Former S. Korea spy chief given suspended jail term

Former S. Korea spy chief given suspended jail term

SEOUL - The former head of South Korea's spy agency was handed a suspended jail sentence Thursday, following his trial on charges of meddling in the 2012 election that brought current President Park Geun-Hye to power.

Won Sei-Hoon, 63, was given a two-and-a-half-year sentence -- suspended for four years -- after he was convicted of illegally engaging in political acts while head of the National Intelligence Service (NIS).

Won had been charged with organising an online smear campaign by NIS agents against the opposition party candidate whom Park defeated in the 2012 poll.

While the Seoul District Court decided he had ordered agents to post politically sensitive comments, it ruled there was not enough evidence to prove he directly sought to influence the outcome of the presidential ballot, Yonhap news agency reported.

The suspended sentence was handed down just two days after Won was released from a two-year jail term for taking bribes.

The national spy agency, which has changed titles over the years, had a particularly notorious reputation in the decades of authoritarian rule before South Korea embraced democracy in the 1980s.

The modern-day NIS has been tainted by a series of scandals, most recently the forging of documents to build a false spying case against a former Seoul city official who had escaped to South Korea from the North in 2004.

Then-NIS chief Nam Jae-Joon publicly apologised over the forgery case in April and vowed a "bone-crushing" overhaul of the embattled agency.

A month later Nam was gone, to be replaced by the current NIS director Lee Byung-Kee who has promised to distance the agency from domestic politics.
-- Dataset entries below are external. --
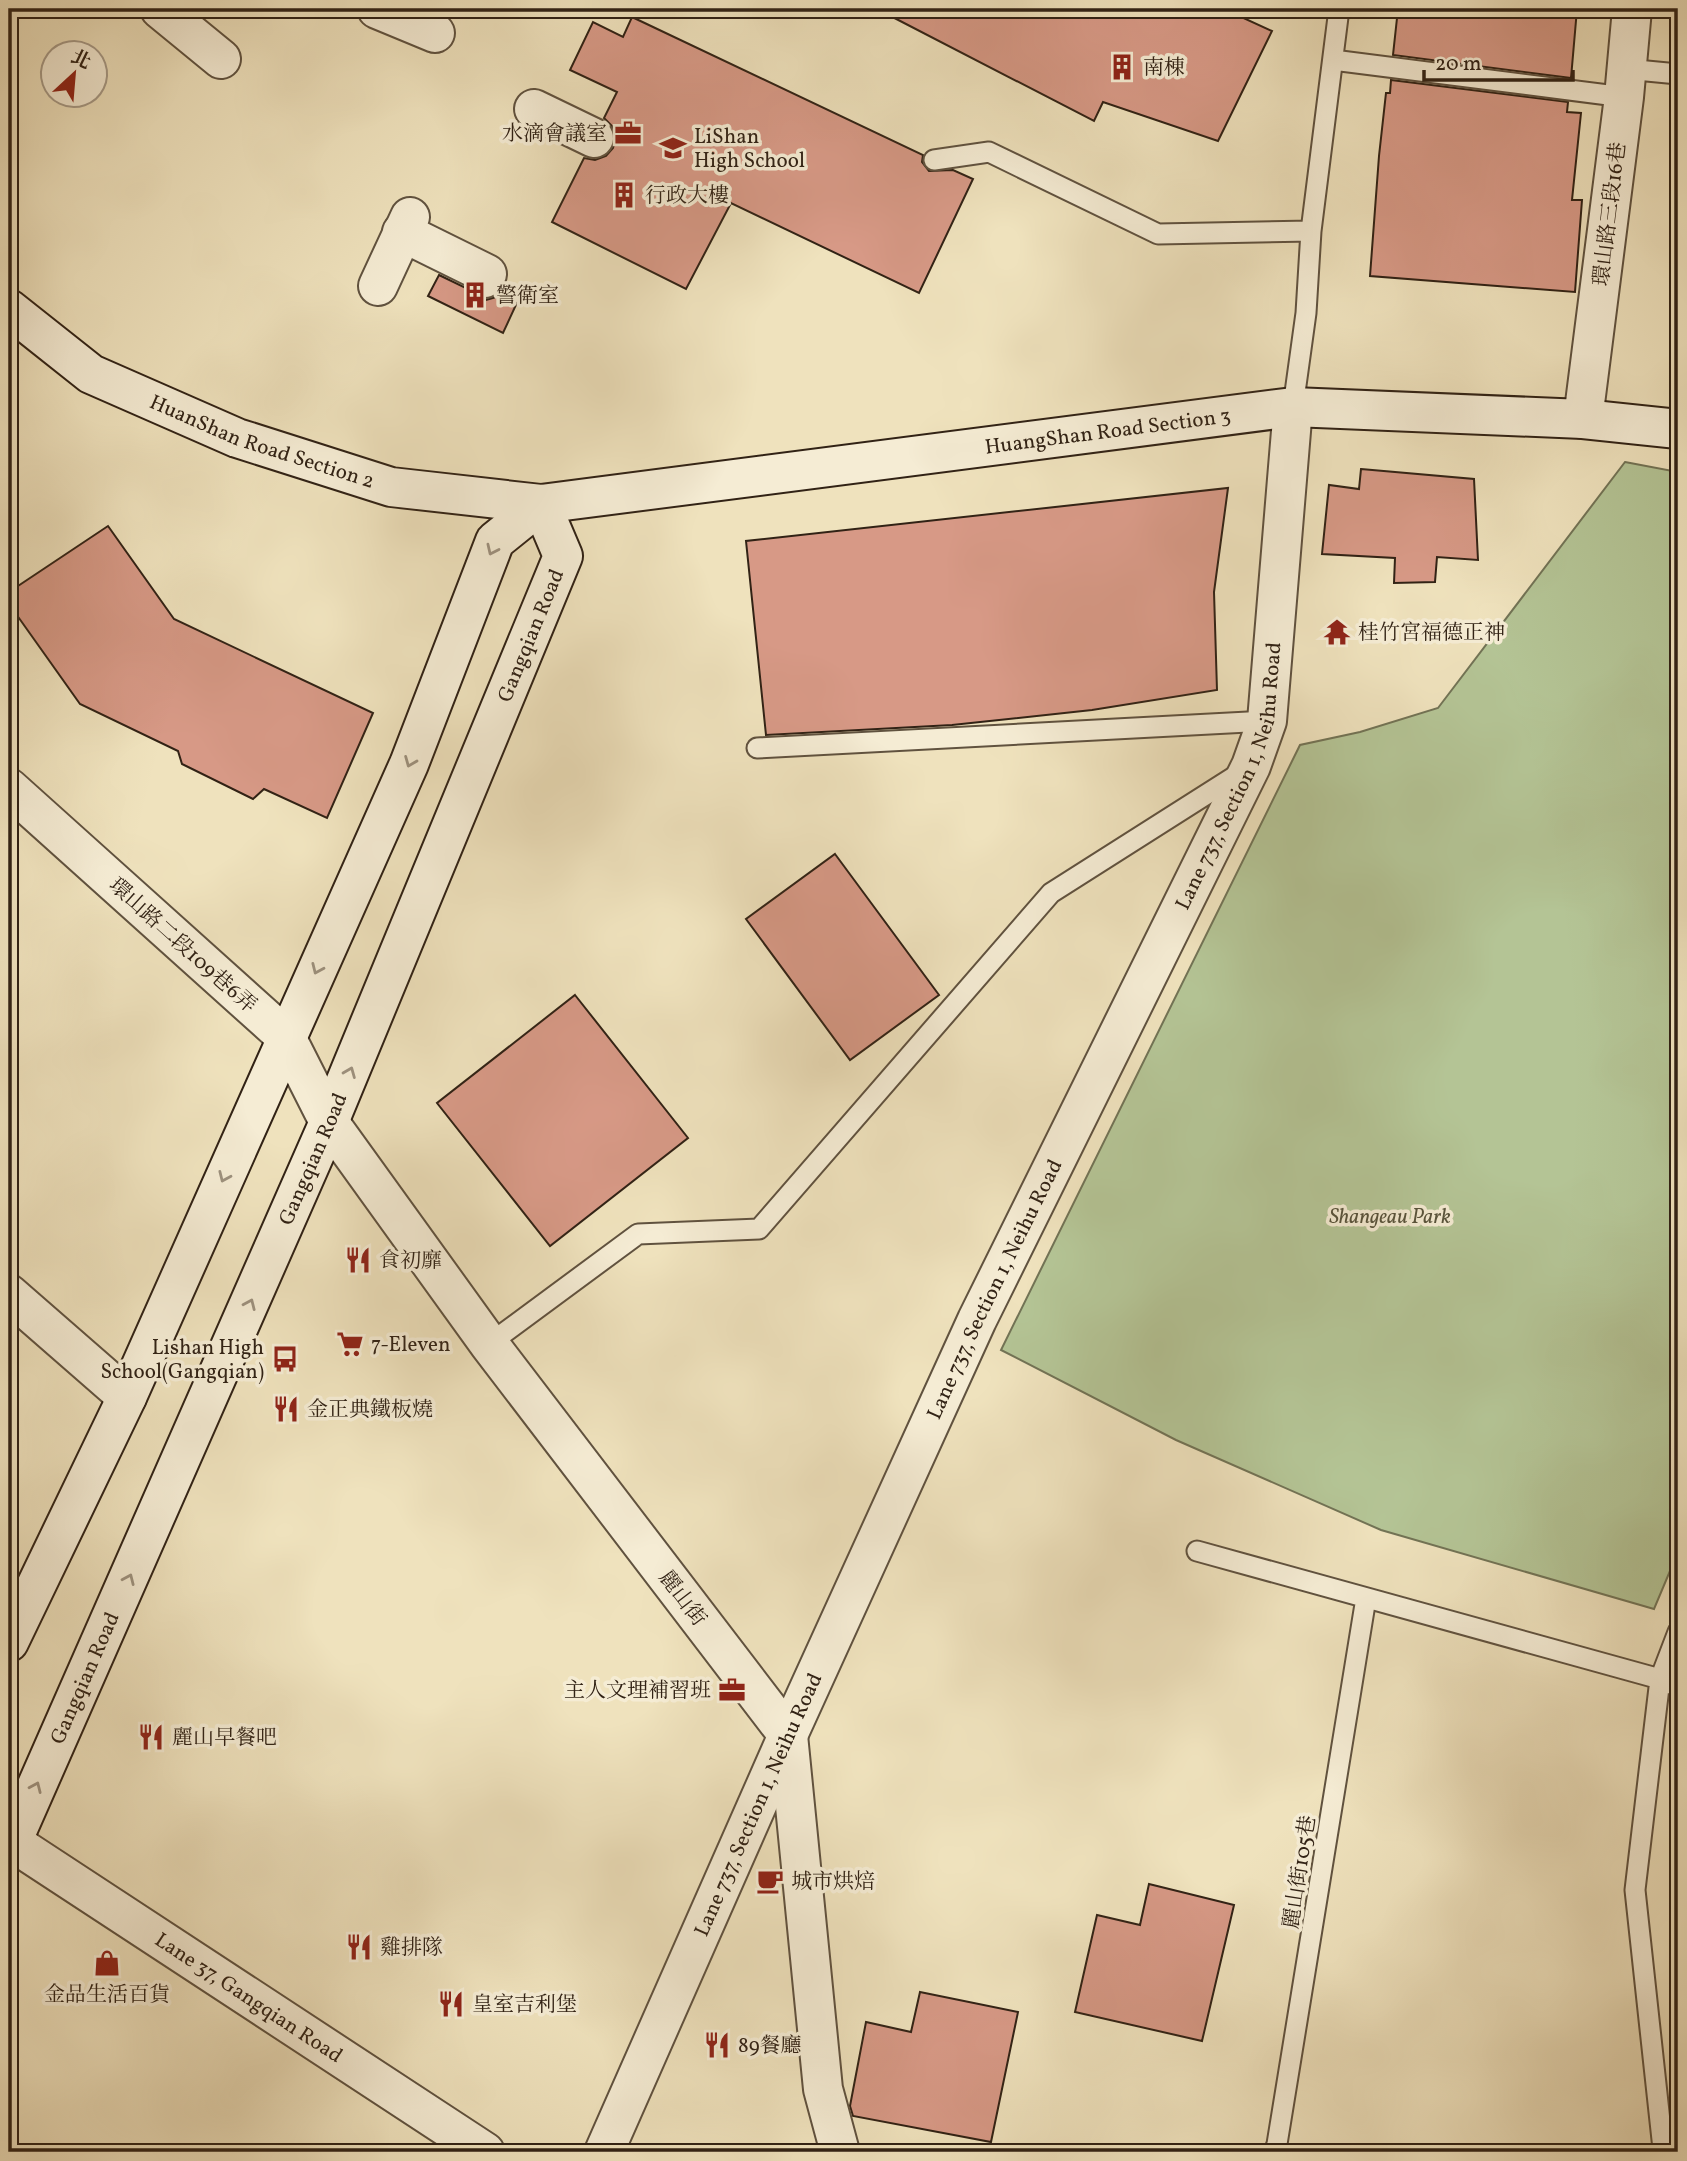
<svg xmlns="http://www.w3.org/2000/svg" width="1687" height="2161" font-family="Vollkorn,'Noto Serif TC',serif">
	<style>
		.green { fill: #b4c495; stroke: #727355; stroke-width: 2 }
		.building { fill: #d79986; stroke: #312215; stroke-width: 2 }
		.lines { fill: none; stroke-linecap: round; stroke-linejoin: round }
		.lane-casing { stroke: #60523f; stroke-width: 23 }
		.street-casing { stroke: #60523f; stroke-width: 42 }
		.secondary-casing { stroke: #312215; stroke-width: 42 }
		.lane { stroke: #f5ecd4; stroke-width: 19 }
		.street { stroke: #f5ecd4; stroke-width: 38 }
		.secondary { stroke: #f5ecd4; stroke-width: 38 }
		.oneway { stroke: #9d917e }
		.labels { text-anchor: middle; stroke-width: 7; stroke-linejoin: round; paint-order: stroke }
		.poi-label { font-size: 21px; fill: #312215; stroke: #f5ecd4; text-anchor: start }
		.street-label { font-size: 21px; fill: #312215; stroke: #f5ecd4 }
		.park-label { font-size: 21px; font-style: italic; fill: #58533b; stroke: #f5ecd4 }
	</style>
	<rect width="100%" height="100%" fill="#efe2bd"/>
	<filter id="stains"><feTurbulence type="fractalNoise" baseFrequency=".00286" numOctaves="4"/><feColorMatrix values="0 0 0 0 .2 0 0 0 0 .09 0 0 0 0 .02 0 0 0 .5 -.17"/></filter>
	<radialGradient id="worn" r=".72"><stop offset=".6" stop-color="#630" stop-opacity="0"/><stop offset="1" stop-color="#630" stop-opacity=".3"/></radialGradient>
	<path class="green" d="M1625,462L1678,472V1552L1654,1609L1381,1530L1176,1440L1001,1350L1300,745L1360,732L1438,708Z"/>
	<path class="building" d="M877,9H1224L1272,31L1218,141L1103,102L1094,121Z
		M1398,9H1577L1571,78L1393,55Z
		M632,17L923,155L922,162L929,171L953,170L973,179L919,293L731,203L686,289L552,222L584,158L595,160L606,156L613,148L616,137L612,126L604,118L617,92L570,70L593,22L623,37Z
		M1391,80L1568,102L1567,112L1581,113L1572,200H1582L1575,292L1370,276L1379,156L1386,93H1390Z
		M439,275L466,288L476,298L486,300L496,297L505,287L521,294L503,333L428,296Z
		M1361,469L1474,479L1478,560L1437,557L1435,582L1394,583L1395,558L1322,554L1329,485L1359,489Z
		M1228,488L1214,592L1217,690L1092,710L952,725L766,735L746,541Z
		M108,526L174,619L373,713L327,818L264,789L253,799L182,764L178,751L80,704L9,604V592Z
		M835,854L939,995L850,1060L746,919Z
		M575,995L688,1138L550,1246L437,1103Z
		M1149,1884L1234,1905L1202,2041L1075,2012L1097,1915L1140,1925Z
		M920,1992L1018,2012L991,2142L853,2116L850,2106L866,2022L911,2032Z"/>
	<g class="lines">
		<g class="lane-casing">
			<path id="lane" d="M1333,60L1624,97
				M1626,69L1678,74
				M934,160L989,152L1158,234L1311,231
				M1293,407L1306,313L1311,231L1339,9
				M757,748L1267,721
				M489,1344L638,1234L759,1229L1051,893L1240,773
				M1197,1551L1660,1679L1635,1890L1663,2149
				M1678,1632L1660,1679L1678,1687
				M1274,2152L1277,2144L1366,1598"/>
		</g>
		<g class="street-casing">
			<g id="street">
				<path d="M160,9L221,59"/>
				<path d="M377,9L435,33"/>
				<path d="M534,109L594,138"/>
				<path d="M402,232L487,274L485,278"/>
				<path d="M378,286L410,217"/>
				<path d="M1583,419L1624,97L1632,9"/>
				<path d="M9,788L286,1037L329,1122L489,1344L788,1735L823,2089L840,2152"/>
				<path d="M9,1294L127,1397"/>
				<path id="s1" d="M9,1840L485,2152"/>
				<path id="s2" d="M604,2152L788,1735L977,1320L1251,766L1267,721L1293,407"/>
			</g>
		</g>
		<g class="secondary-casing">
			<g id="secondary">
				<path id="s3" d="M9,309L91,374L237,438L391,487L541,504L1293,407L1583,419L1678,429"/>
				<path d="M9,1642L127,1397L409,764L495,541L541,504"/>
				<path id="s4" d="M9,1849L329,1122L556,573L563,556L541,504"/>
			</g>
		</g>
		<use href="#lane" class="lane"/>
		<use href="#street" class="street"/>
		<use href="#secondary" class="secondary"/>
	</g>
	<defs><path id="oneway-chevron" d="M-2-3.5L2.5 0L-2 3.5" fill="none" stroke-width="1.6" stroke-linecap="round" stroke-linejoin="round" transform="scale(1.75)"/></defs>
	<g class="oneway">
		<use href="#oneway-chevron" transform="translate(492 550) rotate(115)"/>
		<use href="#oneway-chevron" transform="translate(410 762) rotate(112)"/>
		<use href="#oneway-chevron" transform="translate(317 969) rotate(114)"/>
		<use href="#oneway-chevron" transform="translate(350 1072) rotate(-68)"/>
		<use href="#oneway-chevron" transform="translate(224 1177) rotate(114)"/>
		<use href="#oneway-chevron" transform="translate(250 1304) rotate(-66)"/>
		<use href="#oneway-chevron" transform="translate(129 1579) rotate(-66)"/>
		<use href="#oneway-chevron" transform="translate(36 1787) rotate(-66)"/>
	</g>
	<defs>
		<g id="building-bare" transform="scale(2.1)"><path d="M-4-6H4V6H1V3H-1V6H-4ZM-2.5-4.3h1.7v1.8h-1.7ZM.8-4.3h1.7v1.8H.8ZM-2.5-1h1.7V.8h-1.7ZM.8-1h1.7V.8H.8Z" fill="#8f2418" stroke="#f5ecd4" stroke-width="2.5" paint-order="stroke"/></g>
		<g id="office-bare" transform="scale(2.1)"><path d="M-6-3h4V-5.5h4V-3h4V5H-6ZM-1-4.5V-3h2v-1.5ZM-6 0V1H6V0Z" fill="#8f2418" stroke="#f5ecd4" stroke-width="2.5" paint-order="stroke"/></g>
		<g id="school-bare" transform="scale(2.1)"><path d="M0-5L7-2L0 1L-7-2ZM-4 1L0 2.5L4 1V4Q0 6-4 4Z" fill="#8f2418" stroke="#f5ecd4" stroke-width="2.5" paint-order="stroke"/></g>
		<g id="temple-bare" transform="scale(2.1)"><path d="M0-6L5-2H3V0L6.5 2.5H4V6H1.5V3h-3V6H-4V2.5H-6.5L-3 0V-2H-5Z" fill="#8f2418" stroke="#f5ecd4" stroke-width="2.5" paint-order="stroke"/></g>
		<g id="restaurant-bare" transform="scale(2.1)"><path d="M-5-6h1v4h1v-4h1v4h1v-4h1v5L-1.5 .5V6h-2V.5L-5-1ZM5-6V6H3V1.5H1.5Q1.5-4 5-6Z" fill="#8f2418" stroke="#f5ecd4" stroke-width="2.5" paint-order="stroke"/></g>
		<g id="supermarket-bare" transform="scale(2.1)"><path d="M-6-5.5h2.5l.6 2H6L4.5 2H-2.5L-4.4-4H-6ZM-1.5 3.2a1.3 1.3 0 1 0 .1 0ZM3 3.2a1.3 1.3 0 1 0 .1 0Z" fill="#8f2418" stroke="#f5ecd4" stroke-width="2.5" paint-order="stroke"/></g>
		<g id="bus-bare" transform="scale(2.1)"><path d="M-5-6H5V4H4V6H2V4H-2V6H-4V4H-5ZM-3.5-4V0h7V-4ZM-3.5 1.2v1.5H-2V1.2ZM2 1.2v1.5H3.5V1.2Z" fill="#8f2418" stroke="#f5ecd4" stroke-width="2.5" paint-order="stroke"/></g>
		<g id="cafe-bare" transform="scale(2.1)"><path d="M-5.5-4.5H6V0H3Q3 3.5 0 3.5H-2.5Q-5.5 3.5-5.5 0ZM3-3.2v2h1.7v-2ZM-6 4.5H4V6H-6Z" fill="#8f2418" stroke="#f5ecd4" stroke-width="2.5" paint-order="stroke"/></g>
		<g id="shop-bare" transform="scale(2.1)"><path d="M-5-2.5h2.3a2.7 3.5 0 0 1 5.4 0H5L5.5 6h-11ZM-1.5-2.5h3a1.5 2.3 0 0 0-3 0Z" fill="#8f2418" stroke="#f5ecd4" stroke-width="2.5" paint-order="stroke"/></g>
	</defs>
	<g fill-rule="evenodd">
		<use href="#building-bare" x="1122" y="67"/>
		<use href="#office-bare" x="628" y="133"/>
		<use href="#school-bare" x="673" y="148"/>
		<use href="#building-bare" x="624" y="195"/>
		<use href="#building-bare" x="475" y="295"/>
		<use href="#temple-bare" x="1337" y="632"/>
		<use href="#restaurant-bare" x="358" y="1260"/>
		<use href="#supermarket-bare" x="350" y="1344"/>
		<use href="#bus-bare" x="285" y="1359"/>
		<use href="#restaurant-bare" x="286" y="1409"/>
		<use href="#office-bare" x="732" y="1690"/>
		<use href="#restaurant-bare" x="151" y="1737"/>
		<use href="#cafe-bare" x="770" y="1881"/>
		<use href="#restaurant-bare" x="359" y="1947"/>
		<use href="#shop-bare" x="107" y="1963"/>
		<use href="#restaurant-bare" x="451" y="2004"/>
		<use href="#restaurant-bare" x="717" y="2045"/>
	</g>
	<g class="labels">
		<g class="poi-label">
			<text x="1143" y="74">南棟</text>
			<text x="607" y="140" text-anchor="end">水滴會議室</text>
			<text x="694" y="143">LiShan<tspan x="694" dy="24">High School</tspan></text>
			<text x="645" y="202">行政大樓</text>
			<text x="496" y="302">警衛室</text>
			<text x="1358" y="639">桂竹宮福德正神</text>
			<text x="379" y="1267">食初靡</text>
			<text x="371" y="1351">7-Eleven</text>
			<text x="264" y="1354" text-anchor="end">Lishan High<tspan x="264" dy="24">School(Gangqian)</tspan></text>
			<text x="307" y="1416">金正典鐵板燒</text>
			<text x="711" y="1697" text-anchor="end">主人文理補習班</text>
			<text x="172" y="1744">麗山早餐吧</text>
			<text x="791" y="1888">城市烘焙</text>
			<text x="380" y="1954">雞排隊</text>
			<text x="107" y="2001" text-anchor="middle">金品生活百貨</text>
			<text x="472" y="2011">皇室吉利堡</text>
			<text x="738" y="2052">89餐廳</text>
		</g>
		<g class="street-label">
			<text transform="translate(1609 214) rotate(-83)" y="7">環山路三段16巷</text>
			<text dy="7" stroke="none"><textPath href="#s3" startOffset="1148">HuangShan Road Section 3</textPath></text>
			<text dy="7" stroke="none"><textPath href="#s3" startOffset="289">HuanShan Road Section 2</textPath></text>
			<text dy="7" stroke="none"><textPath href="#s4" startOffset="1321">Gangqian Road</textPath></text>
			<text dy="7" stroke="none"><textPath href="#s2" startOffset="1514">Lane 737, Section 1, Neihu Road</textPath></text>
			<text transform="translate(183 945) rotate(42)" y="7">環山路二段109巷6弄</text>
			<text dy="7" stroke="none"><textPath href="#s4" startOffset="754">Gangqian Road</textPath></text>
			<text dy="7" stroke="none"><textPath href="#s2" startOffset="947">Lane 737, Section 1, Neihu Road</textPath></text>
			<text transform="translate(683 1598) rotate(53)" y="7">麗山街</text>
			<text dy="7" stroke="none"><textPath href="#s4" startOffset="187">Gangqian Road</textPath></text>
			<text dy="7" stroke="none"><textPath href="#s2" startOffset="380">Lane 737, Section 1, Neihu Road</textPath></text>
			<text transform="translate(1299 1872) rotate(-81)" y="7">麗山街105巷</text>
			<text dy="7" stroke="none"><textPath href="#s1" startOffset="287">Lane 37, Gangqian Road</textPath></text>
		</g>
		<g class="park-label">
			<text x="1390" y="1223">Shangeau Park</text>
		</g>
	</g>
	<rect width="1687" height="2161" fill="none" stroke="#efe2bd" stroke-width="35"/>
	<rect x="10" y="10" width="1666" height="2140" fill="none" stroke="#312215" stroke-width="3.5"/>
	<rect x="18" y="18" width="1652" height="2126" fill="none" stroke="#312215" stroke-width="2"/>
	<g transform="translate(74 74) rotate(26)"><circle r="33" fill="#f5ecd4" stroke="#a79b88" stroke-width="2"/>
	<path d="M0-5L12 26L0 18L-12 26Z" fill="#8f2418"/>
	<text y="-10" font-size="19" font-weight="bold" text-anchor="middle" fill="#312215">北</text>
	</g>
	<path d="M1424 70v10h149v-10" fill="none" stroke="#312215" stroke-width="3.5"/>
	<text x="1435" y="70" font-size="21" fill="#312215" stroke="#f5ecd4" stroke-width="5" paint-order="stroke">20 m</text>
	<rect width="100%" height="100%" filter="url(#stains)"/>
	<rect width="100%" height="100%" fill="url(#worn)"/>
</svg>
"In recent times, the (South Korean) intelligence community more often has been rocked by scandals of politicisation and direct intervention in domestic politics rather than intelligence failure," the International Crisis Group said in a recent report on the workings of the NIS.

The report recommended a number of reforms aimed at depoliticising the intelligence community and ensuring adequate legislative and judicial oversight.